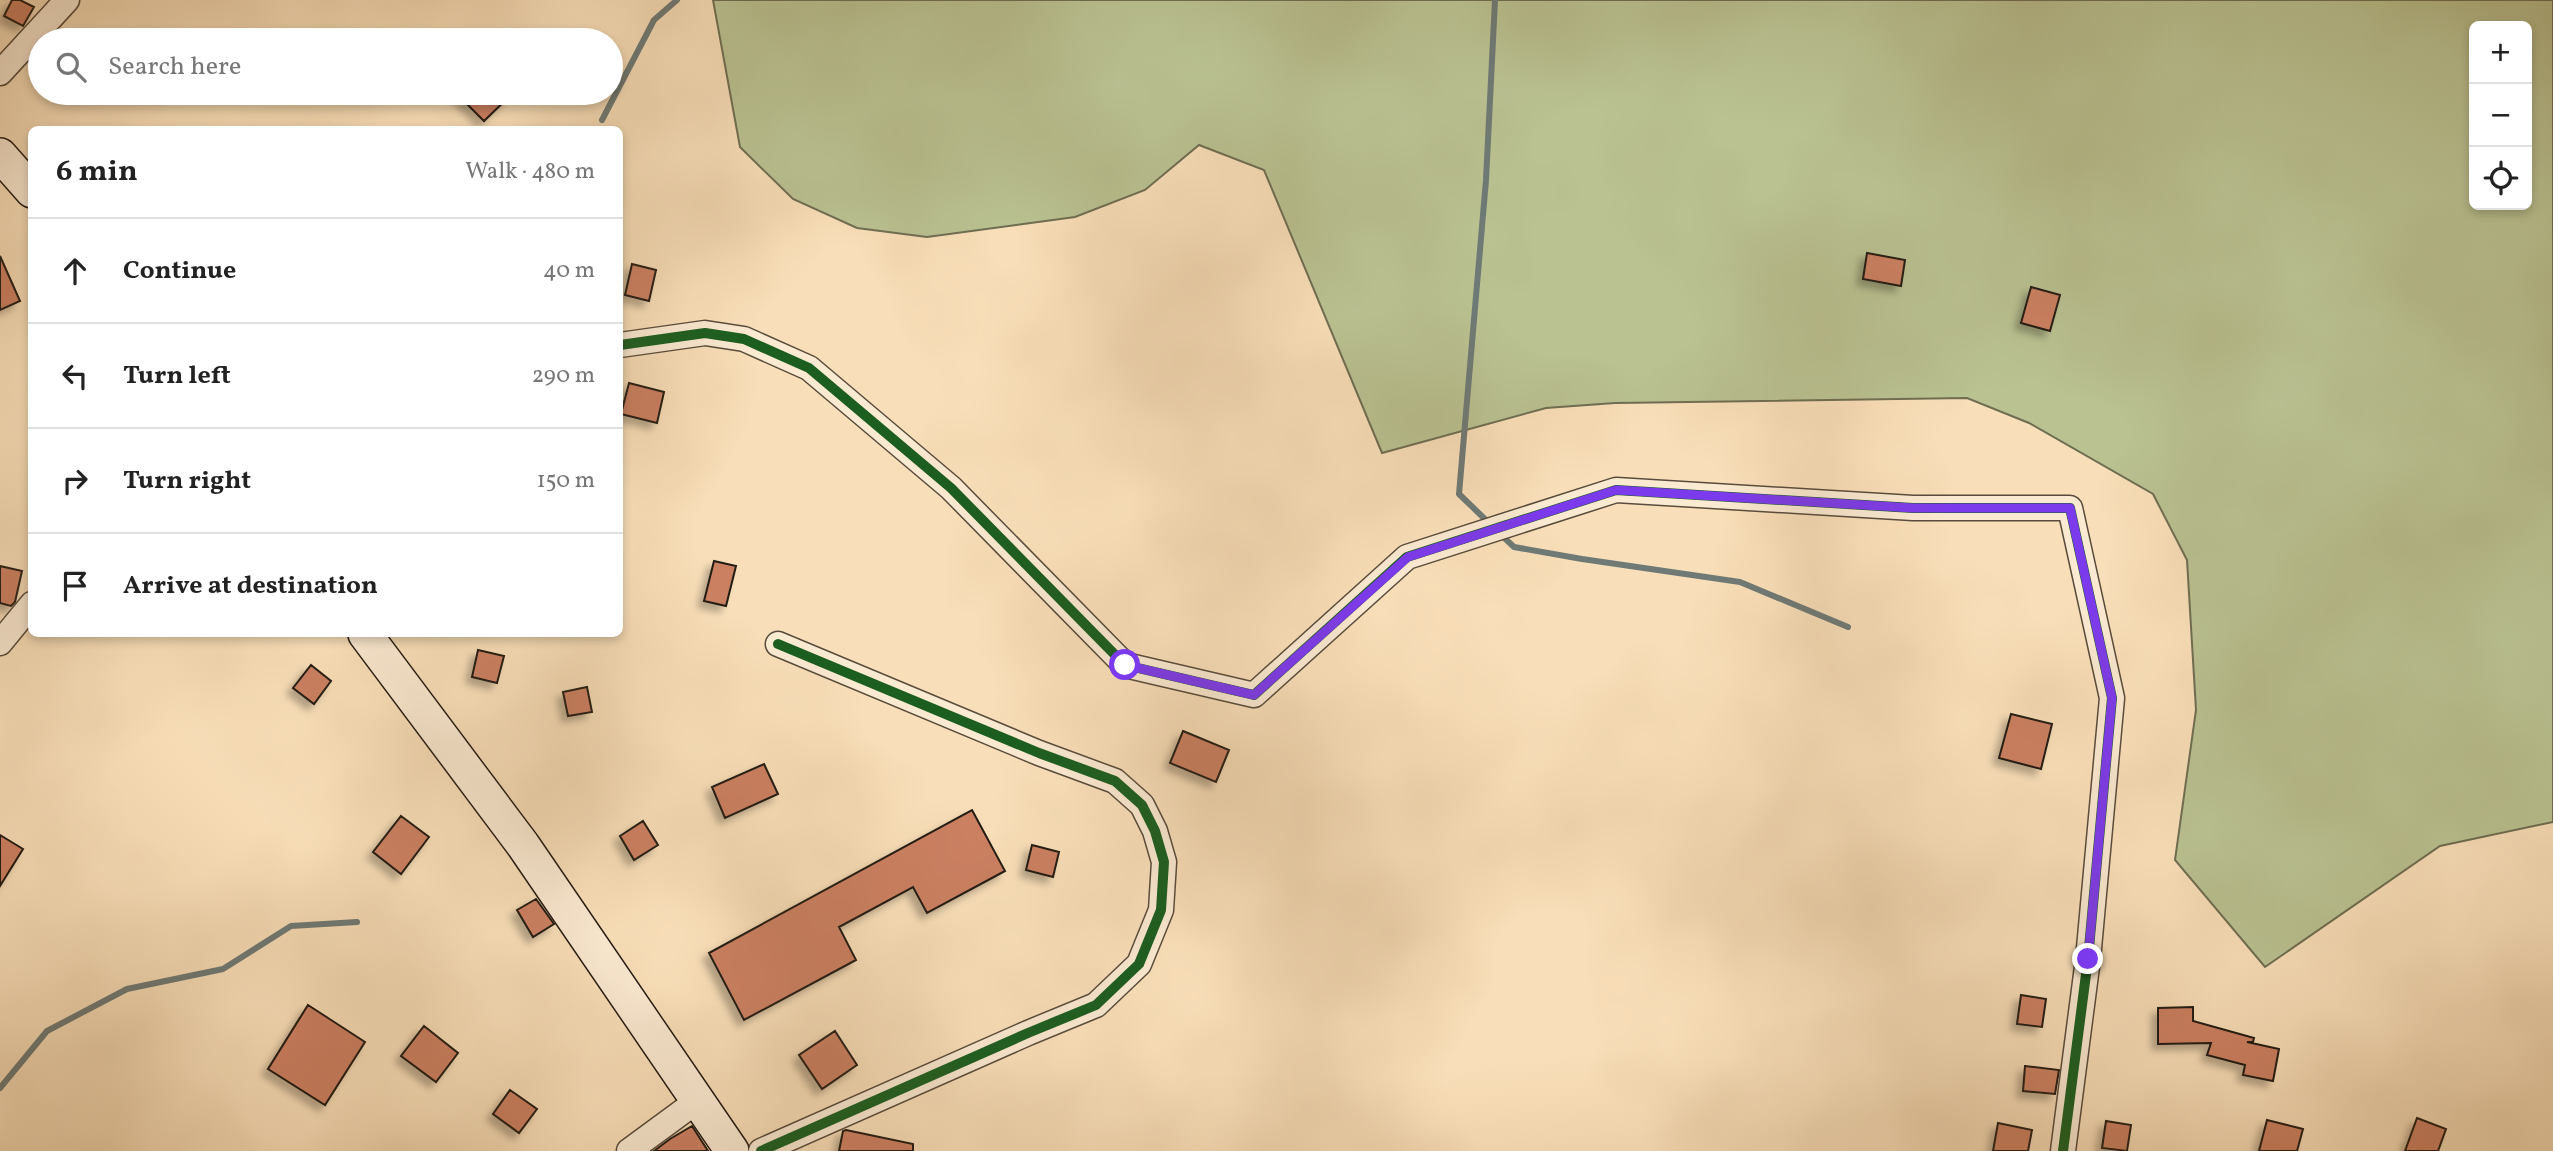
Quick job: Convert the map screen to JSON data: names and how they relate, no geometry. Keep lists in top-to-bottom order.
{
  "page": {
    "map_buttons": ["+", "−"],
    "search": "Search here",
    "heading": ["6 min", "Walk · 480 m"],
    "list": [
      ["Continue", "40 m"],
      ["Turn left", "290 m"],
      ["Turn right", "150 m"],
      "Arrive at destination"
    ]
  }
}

________________________________________

Your instructions |
Each line above gets copied exactly; leave the pictures out.

Answer box |
Quick job: Convert the map screen to JSON data: names and how they relate, no geometry. Keep lists in top-to-bottom order.
{
  "page": {
    "map_buttons": ["+", "−"],
    "search": "Search here",
    "heading": ["6 min", "Walk · 480 m"],
    "list": [
      ["Continue", "40 m"],
      ["Turn left", "290 m"],
      ["Turn right", "150 m"],
      "Arrive at destination"
    ]
  }
}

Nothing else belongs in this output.